Having compared the conclusions of the informal consultation for the Project with the conclusions of the BiOp for the Travel Plans, the Court finds that the agencies determination that the Project would not adversely affect grizzly bears is not arbitrary and capricious. Alliance points to the Travel Plan BiOp's finding that the existing road density may result in “incidental take of ‘individual female grizzly bears attempting to establish or maintain home ranges in roaded areas at some point over the life of the . . . Little Belts . . . travel plans if and when female grizzly bears occur in the action area [Grizzly Bear Analysis Units].” (Doc. 56 at 19 (quoting AR_J1:50636).) Alliance further highlights the Travel Plan's conclusion that the “greatest likelihood of incidental take is in the Sheep Creek Grizzly Unit” which is the unit that encompasses the Project Area. (Id. at 20-21.) But this possibility of incidental take is contingent on female grizzly bears being present in the action area. According to both the conclusions of the informal consultation and the Travel Plan BiOp, female grizzlies and cubs do not use the Sheep Creek Grizzly Unit. AR_JI: 0050608; AR_C7:0005094. As such, the Court rejects Alliance's objection and finds that Defendants are entitled to summary judgment as to Claim V..
Conclusion
Reviewing de novo, the Court finds that Alliance is entitled to summary judgment on Claim III and Defendants are entitled to summary judgment on Claims I, II, IV, and V.

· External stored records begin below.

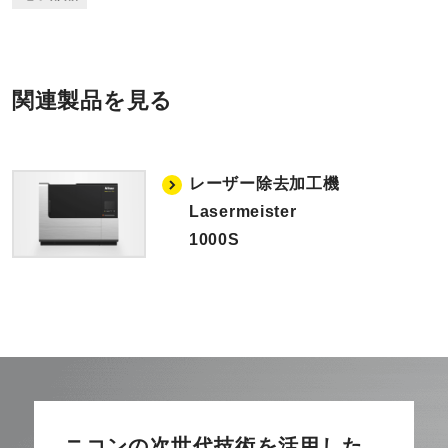
関連製品を見る
レーザー除去加工機
Lasermeister
1000S
ニコンの次世代技術を活用した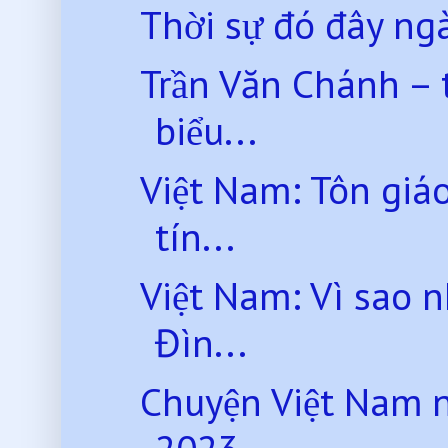
Thời sự đó đây ng
Trần Văn Chánh – 
biểu...
Việt Nam: Tôn giá
tín...
Việt Nam: Vì sao 
Đìn...
Chuyện Việt Nam 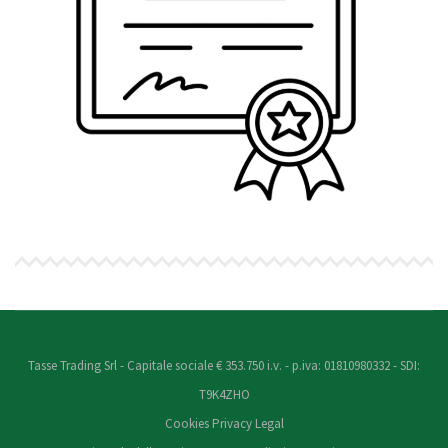
Tasse Trading Srl - Capitale sociale € 353.750 i.v. - p.iva: 01810980332 - SDI:
T9K4ZHO
Cookies
Privacy
Legal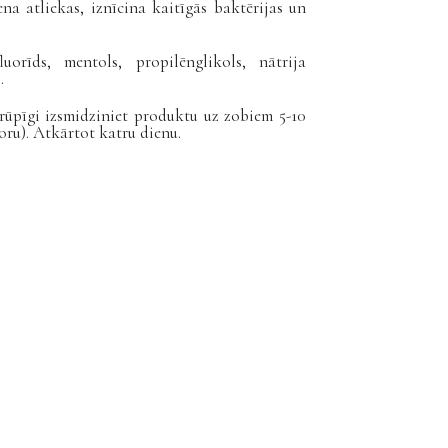
 atliekas, iznīcina kaitīgās baktērijas un
uorīds, mentols, propilēnglikols, nātrija
.
 rūpīgi izsmidziniet produktu uz zobiem 5-10
oru). Atkārtot katru dienu.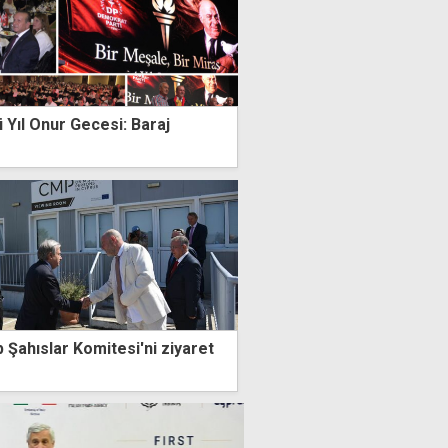
 Yıl Onur Gecesi: Baraj
 Şahıslar Komitesi'ni ziyaret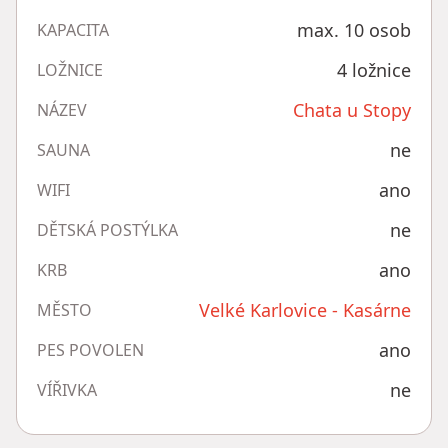
max. 10 osob
KAPACITA
4 ložnice
LOŽNICE
Chata u Stopy
NÁZEV
ne
SAUNA
ano
WIFI
ne
DĚTSKÁ POSTÝLKA
ano
KRB
Velké Karlovice - Kasárne
MĚSTO
ano
PES POVOLEN
ne
VÍŘIVKA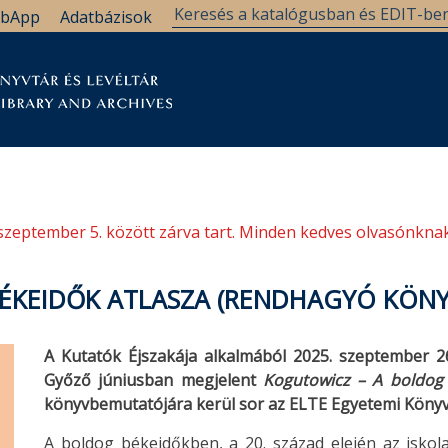
bApp
Adatbázisok
tár
Kutatástámogatás
Levéltár
Támogatás
szeptember 5. között zárva tart. Minden kedves olvasónknak
ÉKEIDŐK ATLASZA (RENDHAGYÓ KÖN
A Kutatók Éjszakája alkalmából 2025. szeptember 26
Győző júniusban megjelent
Kogutowicz – A boldog 
könyvbemutatójára kerül sor az ELTE Egyetemi Könyv
A boldog békeidőkben, a 20. század elején az iskola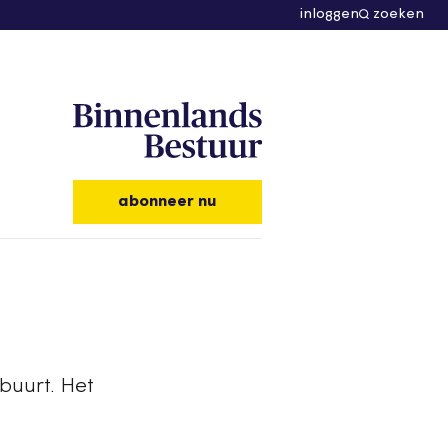
inloggen
zoeken
abonneer nu
buurt. Het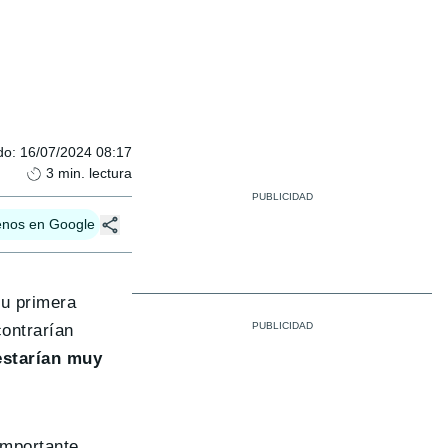
do
:
16/07/2024 08:17
3
min. lectura
enos en Google
su primera
contrarían
estarían muy
importante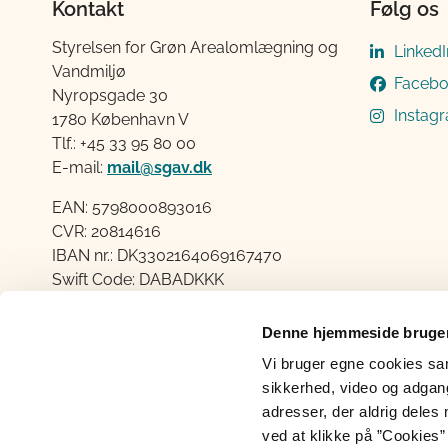
Kontakt
Følg os
Styrelsen for Grøn Arealomlægning og
LinkedI
Vandmiljø
Faceb
Nyropsgade 30
Instag
1780 København V
Tlf.: +45 33 95 80 00
E-mail:
mail@sgav.dk
EAN: 5798000893016
CVR: 20814616
IBAN nr.: DK3302164069167470
Swift Code: DABADKKK
Elektronisk fakturering
Denne hjemmeside bruger
Åben:
Vi bruger egne cookies samt
Mandag – Torsdag fra 08.30 – 15.00
sikkerhed, video og adgang 
Fredag fra 08.30 – 14.00
adresser, der aldrig deles 
ved at klikke på ”Cookies” 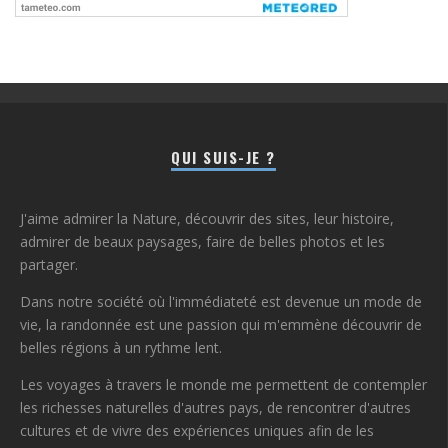
QUI SUIS-JE ?
J'aime admirer la Nature, découvrir des sites, leur histoire,
admirer de beaux paysages, faire de belles photos et les
partager.
Dans notre société où l'immédiateté est devenue un mode de
vie, la randonnée est une passion qui m'emmène découvrir de
belles régions à un rythme lent.
Les voyages à travers le monde me permettent de contempler
les richesses naturelles d'autres pays, de rencontrer d'autres
cultures et de vivre des expériences uniques afin de les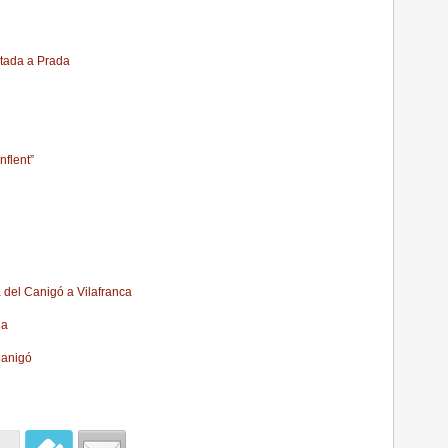
ntada a Prada
nflent”
 del Canigó a Vilafranca
da
 Canigó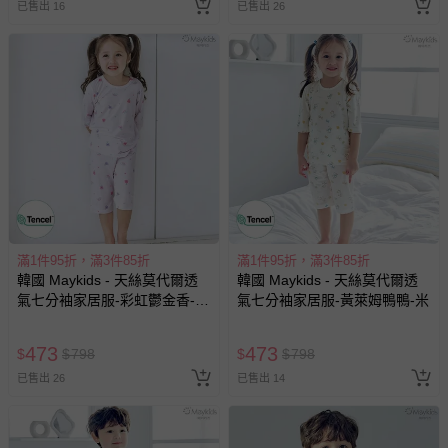
已售出 16
已售出 26
滿1件95折，滿3件85折
滿1件95折，滿3件85折
韓國 Maykids - 天絲莫代爾透
韓國 Maykids - 天絲莫代爾透
氣七分袖家居服-彩虹鬱金香-淡
氣七分袖家居服-黃萊姆鴨鴨-米
粉紫
473
473
$
$
798
$
$
798
已售出 26
已售出 14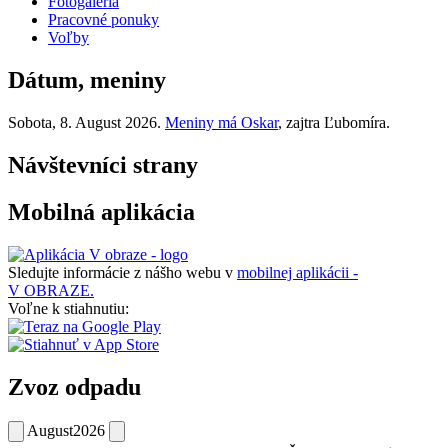
Fotogaléria
Pracovné ponuky
Voľby
Dátum, meniny
Sobota
, 8. August 2026.
Meniny má
Oskar
, zajtra
Ľubomíra
.
Návštevníci strany
Mobilná aplikácia
Sledujte informácie z nášho webu v
mobilnej aplikácii -
V OBRAZE.
Voľne k stiahnutiu:
Zvoz odpadu
August
2026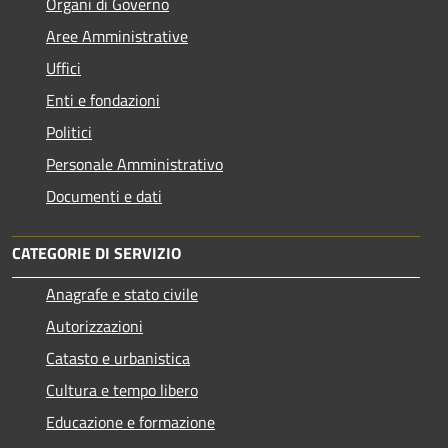
Organi di Governo
Aree Amministrative
Uffici
Enti e fondazioni
Politici
Personale Amministrativo
Documenti e dati
CATEGORIE DI SERVIZIO
Anagrafe e stato civile
Autorizzazioni
Catasto e urbanistica
Cultura e tempo libero
Educazione e formazione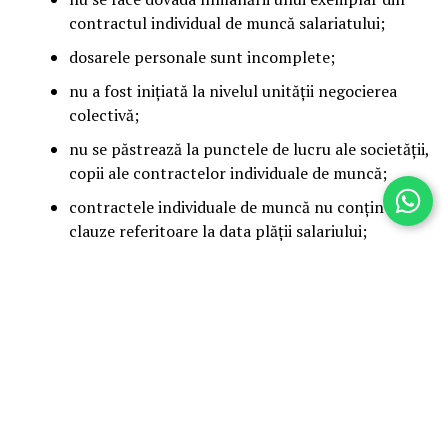
contractul individual de muncă salariatului;
dosarele personale sunt incomplete;
nu a fost inițiată la nivelul unității negocierea
colectivă;
nu se păstrează la punctele de lucru ale societății,
copii ale contractelor individuale de muncă;
contractele individuale de muncă nu conțin
clauze referitoare la data plății salariului;
În domeniul securităţii şi sănătăţii în muncă
:
Nr. total unităţi controlate: 17
ADVERTISEMENT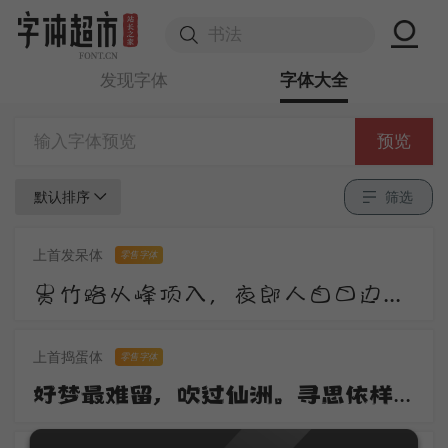
发现字体
字体大全
预览
默认排序
筛选
上首发呆体
零售字体
贵竹路从峰顶入，夜郎人自日边来。莺花夹道惊春老，雉堞连云向晚开。尺素屡题还屡掷，衡阳那有雁飞回。
上首捣蛋体
零售字体
好梦最难留，吹过仙洲。寻思依样到心头。去也无踪寻也惯，一桁红楼。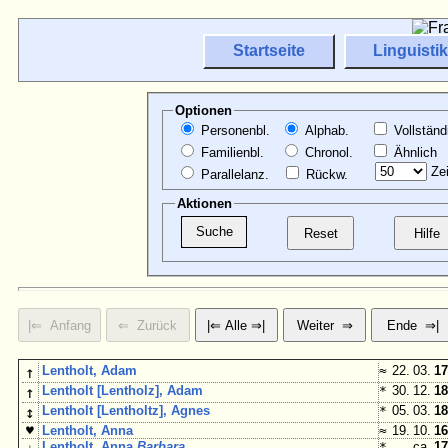
Startseite
Linguistik
Optionen
Personenbl.
Alphab.
Vollständ
Familienbl.
Chronol.
Ähnlich
Zei
Parallelanz.
Rückw.
Aktionen
↑
Lentholt, Adam
≈
22. 03.
17
↑
Lentholt [Lentholz], Adam
*
30. 12.
18
↕
Lentholt [Lentholtz], Agnes
*
05. 03.
18
♥
Lentholt, Anna
≈
19. 10.
16
Lentholt, Anna
Barbara
*
ca.
17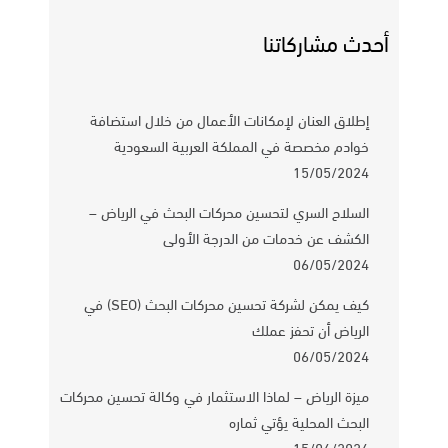
أحدث مشاركاتنا
إطلاق العنان لإمكانات الأعمال من خلال استضافة
خوادم مخصصة في المملكة العربية السعودية
15/05/2024
السلاح السري لتحسين محركات البحث في الرياض –
الكشف عن خدمات من الدرجة الأولى
06/05/2024
كيف يمكن لشركة تحسين محركات البحث (SEO) في
الرياض أن تحفز عملك
06/05/2024
ميزة الرياض – لماذا الاستثمار في وكالة تحسين محركات
البحث المحلية يؤتي ثماره
15/04/2024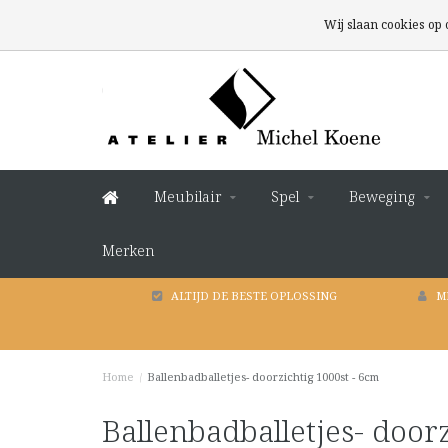
Wij slaan cookies op
Meubilair
Spel
Beweging
Merken
ALTIJD DE BESTE OPLOSSING
M
Home
/
Ballenbadballetjes- doorzichtig 1000st - 6cm
Ballenbadballetjes- doorz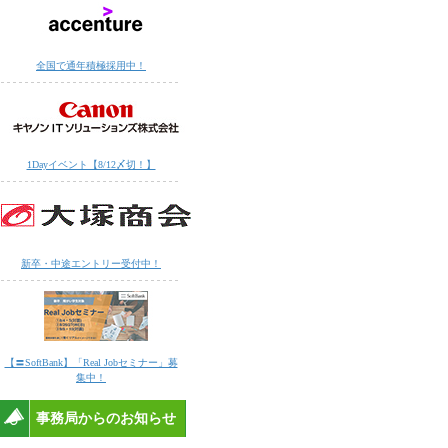
全国で通年積極採用中！
1Dayイベント【8/12〆切！】
新卒・中途エントリー受付中！
【〓SoftBank】「Real Jobセミナー」募
集中！
事務局からのお知らせ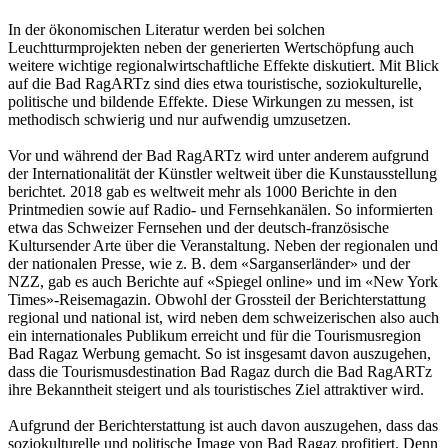
In der ökonomischen Literatur werden bei solchen
Leuchtturmprojekten neben der generierten Wertschöpfung auch
weitere wichtige regionalwirtschaftliche Effekte diskutiert. Mit Blick
auf die Bad RagARTz sind dies etwa touristische, soziokulturelle,
politische und bildende Effekte. Diese Wirkungen zu messen, ist
methodisch schwierig und nur aufwendig umzusetzen.
Vor und während der Bad RagARTz wird unter anderem aufgrund
der Internationalität der Künstler weltweit über die Kunstausstellung
berichtet. 2018 gab es weltweit mehr als 1000 Berichte in den
Printmedien sowie auf Radio- und Fernsehkanälen. So informierten
etwa das Schweizer Fernsehen und der deutsch-französische
Kultursender Arte über die Veranstaltung. Neben der regionalen und
der nationalen Presse, wie z. B. dem «Sarganserländer» und der
NZZ, gab es auch Berichte auf «Spiegel online» und im «New York
Times»-Reisemagazin. Obwohl der Grossteil der Berichterstattung
regional und national ist, wird neben dem schweizerischen also auch
ein internationales Publikum erreicht und für die Tourismusregion
Bad Ragaz Werbung gemacht. So ist insgesamt davon auszugehen,
dass die Tourismusdestination Bad Ragaz durch die Bad RagARTz
ihre Bekanntheit steigert und als touristisches Ziel attraktiver wird.
Aufgrund der Berichterstattung ist auch davon auszugehen, dass das
soziokulturelle und politische Image von Bad Ragaz profitiert. Denn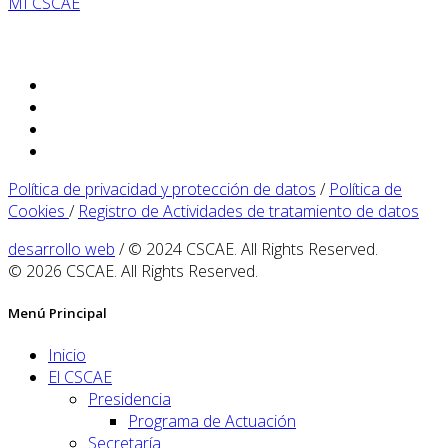
MI CSCAE
Política de privacidad y protección de datos
/
Política de
Cookies
/
Registro de Actividades de tratamiento de datos
desarrollo web
/ © 2024 CSCAE. All Rights Reserved.
© 2026 CSCAE. All Rights Reserved.
Menú Principal
Inicio
El CSCAE
Presidencia
Programa de Actuación
Secretaría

Accordingly, IT IS ORDERED that Judge DeSoto's Findings and Recommendations (Doc. 51) are ADOPTED IN FULL.
IT IS FURTHER ORDERED that summary judgment is entered in favor of Alliance as to Claim III. The Project is REMANDED to the agency to cure the NEPA violation and the Project is ENJOINED pending the agency's compliance with NEPA.
IT IS FURTHER ORDERED that summary judgement is entered in favor of Defendants as to Claims I, II, IV, and V.